Lucid's autograd engine records every operation on tensors with requires_grad=True and builds a directed acyclic graph (DAG) at runtime. Calling .backward() traverses the DAG in reverse, accumulating gradients via the chain rule.
The computation graph
import lucid
x = lucid.tensor([2.0, 3.0], requires_grad=True)
y = x ** 2 # records Pow node
z = y.sum() # records Sum node
z.backward()
print(x.grad) # [4.0, 6.0] (dz/dx = 2x)Each operation creates a Function node that stores:
- A reference to its output tensor
- The
backwardcallable that propagates gradients upstream
retain_graph
By default the graph is freed after .backward(). Pass retain_graph=True to keep it for multiple backward passes (e.g. higher-order gradients):
loss.backward(retain_graph=True)
loss.backward() # second pass — works because graph is still aliveGradient accumulation
Gradients accumulate into .grad. Call optimizer.zero_grad() (or tensor.grad = None) before each backward pass to reset them.

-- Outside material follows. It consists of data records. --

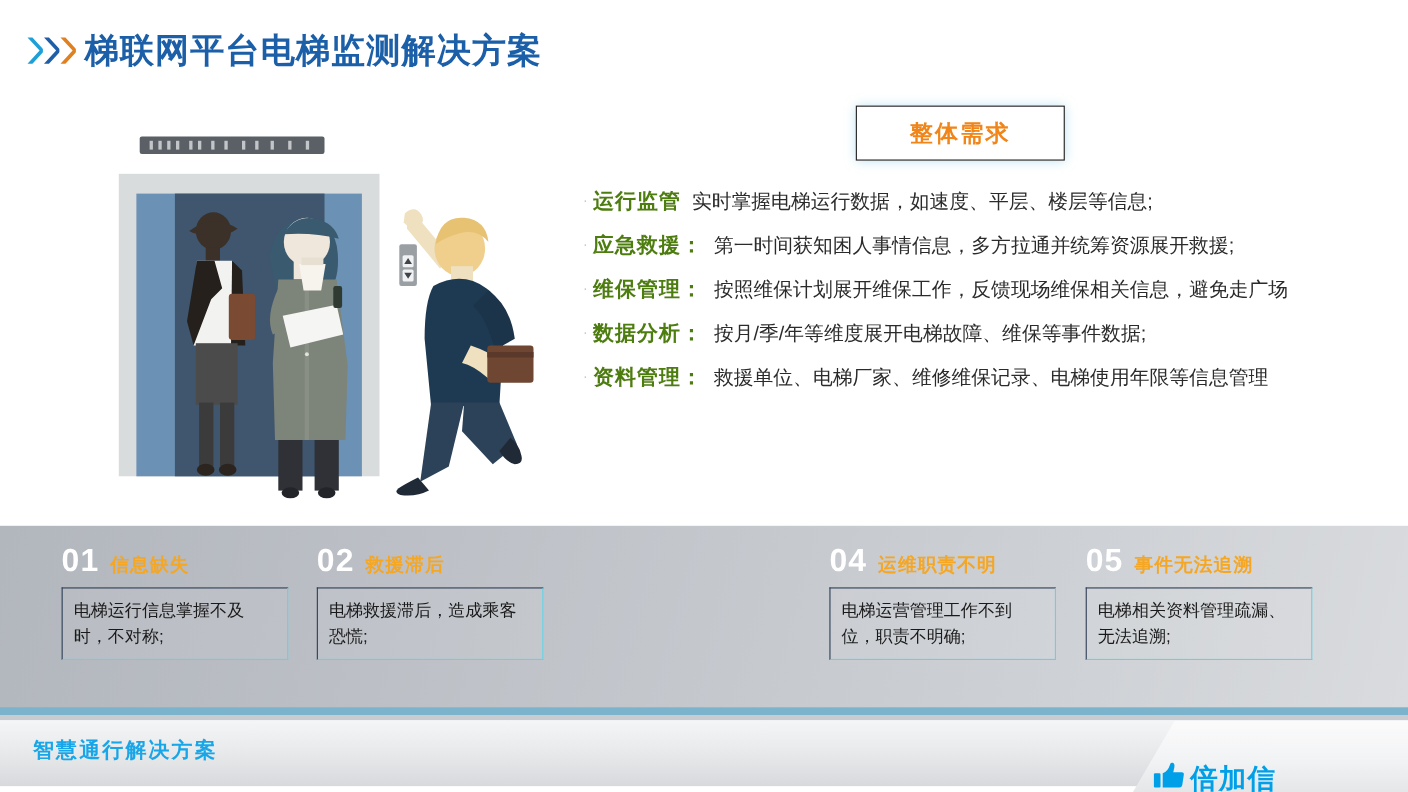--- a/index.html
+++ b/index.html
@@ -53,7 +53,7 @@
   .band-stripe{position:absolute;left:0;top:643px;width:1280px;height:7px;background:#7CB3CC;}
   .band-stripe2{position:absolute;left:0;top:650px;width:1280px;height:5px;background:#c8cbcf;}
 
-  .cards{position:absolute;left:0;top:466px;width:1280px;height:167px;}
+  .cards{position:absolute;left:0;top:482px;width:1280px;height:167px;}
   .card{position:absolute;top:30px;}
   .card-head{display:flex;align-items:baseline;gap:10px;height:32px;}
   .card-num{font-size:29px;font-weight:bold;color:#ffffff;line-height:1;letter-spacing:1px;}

for x_batch, y_batch in loader:
pred = model(x_batch)
loss = criterion(pred, y_batch)
optimizer.zero_grad() # clear before backward
loss.backward()
optimizer.step()no_grad context
Use lucid.no_grad() to disable gradient tracking in inference or validation:
with lucid.no_grad():
output = model(x_val) # no graph built, lower memoryCustom Function
Subclass lucid.autograd.Function to define a custom op with an explicit backward:
import lucid
import lucid.autograd as autograd
class Clamp(autograd.Function):
@staticmethod
def forward(
ctx: autograd.FunctionCtx,
x: lucid.Tensor,
lo: float,
hi: float,
) -> lucid.Tensor:
ctx.save_for_backward(x)
ctx.lo, ctx.hi = lo, hi
return x.clamp(lo, hi)
@staticmethod
def backward(
ctx: autograd.FunctionCtx,
grad_out: lucid.Tensor,
) -> tuple[lucid.Tensor, None, None]:
(x,) = ctx.saved_tensors
mask = (x >= ctx.lo) & (x <= ctx.hi)
return grad_out * mask, None, None
out = Clamp.apply(x, -1.0, 1.0)Return None for non-Tensor arguments (like the scalar bounds above) — autograd ignores None gradient slots.
Functional transforms
lucid.func provides composable gradient transforms inspired by JAX:
| Function | Description |
|---|---|
lucid.func.grad(f) | Returns a function that computes ∇f |
lucid.func.vmap(f) | Vectorises f over a batch dimension |
lucid.func.vjp(f) | Vector-Jacobian product |
lucid.func.jvp(f) | Jacobian-vector product |
lucid.func.jacrev(f) | Full Jacobian via reverse-mode |
lucid.func.jacfwd(f) | Full Jacobian via forward-mode |
lucid.func.hessian(f) | Hessian matrix |
import lucid.func as F
def f(x: lucid.Tensor) -> lucid.Tensor:
return (x ** 3).sum()
grad_f = F.grad(f)
hess_f = F.hessian(f)
x = lucid.tensor([1.0, 2.0])
print(grad_f(x)) # [3.0, 12.0] (d/dx x³)
print(hess_f(x)) # [[6.0, 0.0], [0.0, 12.0]]gradcheck
Use lucid.autograd.gradcheck to numerically verify a custom backward:
lucid.autograd.gradcheck(Clamp.apply, (x, -1.0, 1.0), eps=1e-5)gradcheck is expensive — use it in unit tests, not in training loops.